Published 11:13 am Wednesday, August 18, 2010

Staff Writer

Local public-school teachers and students likely will get a better grasp of the nation’s history as a result of a $442,636 grant awarded to Beaufort County Schools, local public school leaders said.
The Beaufort County school system is the only recipient from North Carolina among 124 districts nationwide to receive the award, known as a Teaching American History grant, Arne Duncan, secretary of the U.S. Department of Education announced last week.
BCS Superintendent Don Phipps said the effects of the grant will be felt by students and teachers for years to come.
“I believe the fact that Beaufort County Schools was the only North Carolina recipient speaks to the overall quality of the grant proposal — its focus, intent and scope,” Phipps said. “This opportunity will allow us to not only provide professional development to Beaufort County school teachers, but it will yield products that may be used by teachers everywhere for years to come.”
The Beaufort County grant will focus on improving history education in the school system’s nine elementary and middle schools by providing professional development for elementary and middle-school teachers, according to Michele Oros, grant writer for Beaufort County Schools.
Twenty teachers per year will participate in a week-long summer seminar and seven weekend workshops for a total of 162 hours of instruction during the first two years of the three-year grant, she said.
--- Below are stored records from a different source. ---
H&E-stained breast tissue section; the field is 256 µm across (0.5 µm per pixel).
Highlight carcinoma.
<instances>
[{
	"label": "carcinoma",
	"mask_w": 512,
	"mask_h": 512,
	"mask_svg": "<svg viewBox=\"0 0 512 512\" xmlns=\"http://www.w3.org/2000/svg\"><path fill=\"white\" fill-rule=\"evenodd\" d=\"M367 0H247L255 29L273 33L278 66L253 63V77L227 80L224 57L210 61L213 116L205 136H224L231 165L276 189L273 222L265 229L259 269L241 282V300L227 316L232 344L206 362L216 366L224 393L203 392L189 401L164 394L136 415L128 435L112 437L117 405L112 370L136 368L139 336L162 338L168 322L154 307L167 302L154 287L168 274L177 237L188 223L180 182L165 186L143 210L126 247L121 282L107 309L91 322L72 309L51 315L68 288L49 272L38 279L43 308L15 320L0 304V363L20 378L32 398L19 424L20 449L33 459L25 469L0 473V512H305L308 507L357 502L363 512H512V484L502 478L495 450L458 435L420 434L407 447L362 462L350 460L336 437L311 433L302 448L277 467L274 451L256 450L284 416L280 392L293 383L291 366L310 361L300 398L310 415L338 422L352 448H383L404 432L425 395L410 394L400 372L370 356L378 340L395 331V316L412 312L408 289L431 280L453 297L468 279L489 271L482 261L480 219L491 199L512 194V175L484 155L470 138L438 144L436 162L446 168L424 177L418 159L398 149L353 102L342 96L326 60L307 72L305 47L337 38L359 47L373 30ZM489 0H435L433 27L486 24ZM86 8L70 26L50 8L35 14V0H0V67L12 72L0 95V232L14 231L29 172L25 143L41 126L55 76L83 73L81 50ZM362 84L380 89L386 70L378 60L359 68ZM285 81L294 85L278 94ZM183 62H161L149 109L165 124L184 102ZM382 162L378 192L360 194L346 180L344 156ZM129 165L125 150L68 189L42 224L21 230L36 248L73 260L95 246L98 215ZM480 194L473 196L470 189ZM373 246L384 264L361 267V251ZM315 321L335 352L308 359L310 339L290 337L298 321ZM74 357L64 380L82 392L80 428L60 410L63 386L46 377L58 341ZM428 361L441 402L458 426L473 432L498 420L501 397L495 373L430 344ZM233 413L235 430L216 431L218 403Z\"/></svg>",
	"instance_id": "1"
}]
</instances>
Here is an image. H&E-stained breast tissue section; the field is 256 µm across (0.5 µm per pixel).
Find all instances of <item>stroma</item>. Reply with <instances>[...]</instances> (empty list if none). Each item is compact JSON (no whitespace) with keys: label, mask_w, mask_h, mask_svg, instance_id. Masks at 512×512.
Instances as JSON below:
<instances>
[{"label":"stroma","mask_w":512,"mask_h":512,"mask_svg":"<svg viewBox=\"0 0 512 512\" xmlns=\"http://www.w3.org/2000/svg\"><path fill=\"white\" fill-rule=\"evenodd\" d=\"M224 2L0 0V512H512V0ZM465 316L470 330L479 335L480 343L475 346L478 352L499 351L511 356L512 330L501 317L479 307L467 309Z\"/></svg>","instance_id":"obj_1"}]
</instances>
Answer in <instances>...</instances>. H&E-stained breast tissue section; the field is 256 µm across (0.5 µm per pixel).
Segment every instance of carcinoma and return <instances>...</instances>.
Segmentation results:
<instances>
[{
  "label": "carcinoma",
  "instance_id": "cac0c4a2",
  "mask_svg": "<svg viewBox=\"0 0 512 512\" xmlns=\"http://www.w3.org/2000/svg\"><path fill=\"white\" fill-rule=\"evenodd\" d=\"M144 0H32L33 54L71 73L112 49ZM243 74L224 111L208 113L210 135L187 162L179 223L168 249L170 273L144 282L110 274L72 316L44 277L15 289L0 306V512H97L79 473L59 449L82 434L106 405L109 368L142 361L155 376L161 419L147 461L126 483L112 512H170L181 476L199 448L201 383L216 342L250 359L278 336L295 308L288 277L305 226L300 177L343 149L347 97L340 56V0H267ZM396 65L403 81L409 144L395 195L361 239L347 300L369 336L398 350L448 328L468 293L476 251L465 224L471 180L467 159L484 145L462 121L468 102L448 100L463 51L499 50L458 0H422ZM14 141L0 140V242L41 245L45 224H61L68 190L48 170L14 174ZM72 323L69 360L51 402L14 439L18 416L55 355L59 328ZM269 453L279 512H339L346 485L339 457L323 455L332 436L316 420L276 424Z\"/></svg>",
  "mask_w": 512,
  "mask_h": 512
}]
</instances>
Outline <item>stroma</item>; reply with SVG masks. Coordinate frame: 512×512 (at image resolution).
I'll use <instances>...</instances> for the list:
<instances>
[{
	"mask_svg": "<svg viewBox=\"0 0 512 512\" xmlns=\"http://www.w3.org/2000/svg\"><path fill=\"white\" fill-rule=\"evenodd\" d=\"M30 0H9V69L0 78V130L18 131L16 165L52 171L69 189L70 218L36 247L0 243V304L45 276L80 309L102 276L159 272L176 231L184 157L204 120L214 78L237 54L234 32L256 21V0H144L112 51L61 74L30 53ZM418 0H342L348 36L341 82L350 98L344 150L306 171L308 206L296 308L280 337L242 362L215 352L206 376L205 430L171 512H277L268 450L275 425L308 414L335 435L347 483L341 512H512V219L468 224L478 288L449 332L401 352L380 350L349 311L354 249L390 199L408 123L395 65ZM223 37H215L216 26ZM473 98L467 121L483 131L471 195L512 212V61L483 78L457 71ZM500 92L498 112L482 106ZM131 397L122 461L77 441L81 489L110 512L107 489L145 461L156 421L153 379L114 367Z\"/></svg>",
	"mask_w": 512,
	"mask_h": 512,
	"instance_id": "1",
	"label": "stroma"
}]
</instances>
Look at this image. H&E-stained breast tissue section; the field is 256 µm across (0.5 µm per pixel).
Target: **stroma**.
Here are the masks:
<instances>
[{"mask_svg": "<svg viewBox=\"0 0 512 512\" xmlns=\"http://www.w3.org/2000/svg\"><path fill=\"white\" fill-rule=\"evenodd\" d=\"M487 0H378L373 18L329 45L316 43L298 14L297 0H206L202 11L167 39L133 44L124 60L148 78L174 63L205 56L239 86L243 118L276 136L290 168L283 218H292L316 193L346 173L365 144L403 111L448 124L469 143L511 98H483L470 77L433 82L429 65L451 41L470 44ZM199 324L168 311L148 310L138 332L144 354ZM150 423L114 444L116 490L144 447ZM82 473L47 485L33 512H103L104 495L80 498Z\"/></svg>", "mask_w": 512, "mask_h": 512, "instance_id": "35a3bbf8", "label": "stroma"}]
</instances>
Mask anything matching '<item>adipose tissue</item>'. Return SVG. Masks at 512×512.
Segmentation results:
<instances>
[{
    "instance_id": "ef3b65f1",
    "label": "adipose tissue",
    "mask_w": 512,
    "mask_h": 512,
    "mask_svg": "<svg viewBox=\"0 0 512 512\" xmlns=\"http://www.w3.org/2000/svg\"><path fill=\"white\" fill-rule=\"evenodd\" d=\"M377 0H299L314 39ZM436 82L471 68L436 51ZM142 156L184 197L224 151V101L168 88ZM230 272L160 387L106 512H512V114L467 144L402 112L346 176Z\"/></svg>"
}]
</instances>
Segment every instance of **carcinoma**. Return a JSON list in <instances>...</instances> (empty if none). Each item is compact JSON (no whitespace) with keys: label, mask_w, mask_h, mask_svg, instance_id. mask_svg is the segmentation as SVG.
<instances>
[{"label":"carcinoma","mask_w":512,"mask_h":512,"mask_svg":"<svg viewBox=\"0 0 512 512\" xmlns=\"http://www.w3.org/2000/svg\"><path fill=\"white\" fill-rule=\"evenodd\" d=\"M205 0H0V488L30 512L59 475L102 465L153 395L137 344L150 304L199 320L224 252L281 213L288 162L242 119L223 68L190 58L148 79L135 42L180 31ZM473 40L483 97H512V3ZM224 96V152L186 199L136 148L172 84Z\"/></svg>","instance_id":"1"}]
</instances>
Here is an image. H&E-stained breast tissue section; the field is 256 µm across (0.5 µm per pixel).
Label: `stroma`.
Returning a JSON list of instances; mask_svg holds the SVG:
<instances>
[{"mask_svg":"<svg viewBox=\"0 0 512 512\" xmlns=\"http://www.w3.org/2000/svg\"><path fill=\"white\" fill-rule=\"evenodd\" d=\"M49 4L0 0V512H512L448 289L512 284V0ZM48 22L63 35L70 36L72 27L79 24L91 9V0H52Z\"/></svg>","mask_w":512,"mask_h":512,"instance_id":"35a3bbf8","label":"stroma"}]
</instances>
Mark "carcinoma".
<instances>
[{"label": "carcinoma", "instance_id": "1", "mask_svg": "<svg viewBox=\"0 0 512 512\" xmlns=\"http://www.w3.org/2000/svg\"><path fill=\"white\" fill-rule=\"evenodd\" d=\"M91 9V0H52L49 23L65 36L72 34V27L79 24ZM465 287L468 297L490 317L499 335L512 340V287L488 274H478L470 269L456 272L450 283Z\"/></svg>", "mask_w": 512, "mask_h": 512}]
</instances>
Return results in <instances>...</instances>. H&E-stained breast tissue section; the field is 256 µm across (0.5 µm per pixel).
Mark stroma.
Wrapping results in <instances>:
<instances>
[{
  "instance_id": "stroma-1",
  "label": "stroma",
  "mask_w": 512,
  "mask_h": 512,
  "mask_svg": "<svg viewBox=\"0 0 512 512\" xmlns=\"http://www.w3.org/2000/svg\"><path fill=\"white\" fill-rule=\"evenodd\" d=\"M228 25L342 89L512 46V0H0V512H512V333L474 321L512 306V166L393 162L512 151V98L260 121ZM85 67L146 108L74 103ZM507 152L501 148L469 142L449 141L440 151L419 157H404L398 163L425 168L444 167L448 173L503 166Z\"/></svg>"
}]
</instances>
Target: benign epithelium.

The grant will focus in the first year on the first periods of American history — from its beginnings to colonization to the American Revolution and the founding of a new nation to its expansion prior to the Civil War. 
In the second year, middle-grades social-studies teachers will explore political and economic history from several perspectives across all historical periods.
In the third year, 20 of the teachers who participated in the project during one of the two previous years will be trained to teach others and identify and develop materials that can be used in the classroom to improve students’ understanding of history, Oros said.
The school system will work with the Gilder Lehrman Institute of American History, a nonprofit organization based in New York, East Carolina University and the N.C. Museum of History to develop teacher workshops and classroom materials.
Once identified, the materials proposed for use will be available for public review on the school system’s website, she said.
The goal of the Teaching American History grant program is to improve teachers’ understanding of American history through intensive professional development — including study trips to historic sites and working with professional historians and other experts.
This is the second Teaching American History grant received by the local school system. An earlier grant focused on the period of history between the Civil War and World War I when the United States first began to develop into a global power.
History is one of the core academic subjects under the Elementary and Secondary Education Act.
The state’s history curriculum has been in the news this year. A proposal by the N.C. Department of Public Instruction to focus the classwork in the state’s high schools on U.S. history after the Civil War and eliminate most of the study of the nation’s founding in those grades drew criticism by many state educators and political leaders.
That criticism led the department to abandon the changes and prompted educators to look for ways to focus more on the earlier periods of history in the classroom.
“Concerns raised earlier in the year about the history standards in North Carolina schools were heard and will be reflected in this project,” Phipps said.